**DIRECTIVE 1:** In the article on legalism, what does the word translated "foolish" in the quoted Galatians passage literally mean?
**DIRECTIVE 2:** Transcribe the part of the article on legalism that begins at the words "You foolish Galatians!  Who" and stops after "crucified for them.".

**ARTICLE:**
******

As I look at the church in America today, I can’t help comparing us to what I read in the book of Acts.  I’m also thinking about the stories I heard from my grandparent’s generation.  They came to the Lord in the wake of the Azusa Street revival.  When they were saved they saw miracles, healings, signs, and wonders.  What’s happened to us since then?

You may think as I did, “I’m not legalistic.”  But do we even know what legalism looks like?  Let’s find out what the Paul has to say about it.

You foolish Galatians!  Who has bewitched you?  Before your very eyes Jesus Christ was clearly portrayed as crucified.  I would like to learn just one thing from you: Did you receive the Spirit by observing the law, or by believing what you heard?
Galatians 3:1-2

The word translated foolish in the above verse literally means not thinking.  Paul is asking these Galatian Christians why they’re not thinking about what they’re doing.

The next line he writes literally means; who has fascinated you by false representations?  It’s obvious from the way he writes that these believers were not being convinced by the truth, but rather a clever counterfeit.  Paul reminds them of the fact that when they first believed, they clearly understood that Jesus Christ was crucified for them.

He then asks a simple question – how did you receive the Spirit?  The literal answer is that the Spirit was received by the hearing of faith, trusting in God to do the work.  This is an important truth.

******

**RECORDED INFORMATION:**
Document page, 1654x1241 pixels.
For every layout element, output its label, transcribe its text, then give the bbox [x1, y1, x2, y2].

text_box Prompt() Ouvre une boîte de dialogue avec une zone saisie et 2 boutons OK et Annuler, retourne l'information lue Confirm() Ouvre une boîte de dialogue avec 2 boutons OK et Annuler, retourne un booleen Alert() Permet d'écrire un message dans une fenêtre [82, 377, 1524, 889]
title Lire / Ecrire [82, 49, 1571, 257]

******

**FULL SOLUTION 1:** Not thinking.

**FULL SOLUTION 2:**
You foolish Galatians!  Who has bewitched you?  Before your very eyes Jesus Christ was clearly portrayed as crucified.  I would like to learn just one thing from you: Did you receive the Spirit by observing the law, or by believing what you heard?
Galatians 3:1-2

The word translated foolish in the above verse literally means not thinking.  Paul is asking these Galatian Christians why they’re not thinking about what they’re doing.

The next line he writes literally means; who has fascinated you by false representations?  It’s obvious from the way he writes that these believers were not being convinced by the truth, but rather a clever counterfeit.  Paul reminds them of the fact that when they first believed, they clearly understood that Jesus Christ was crucified for them.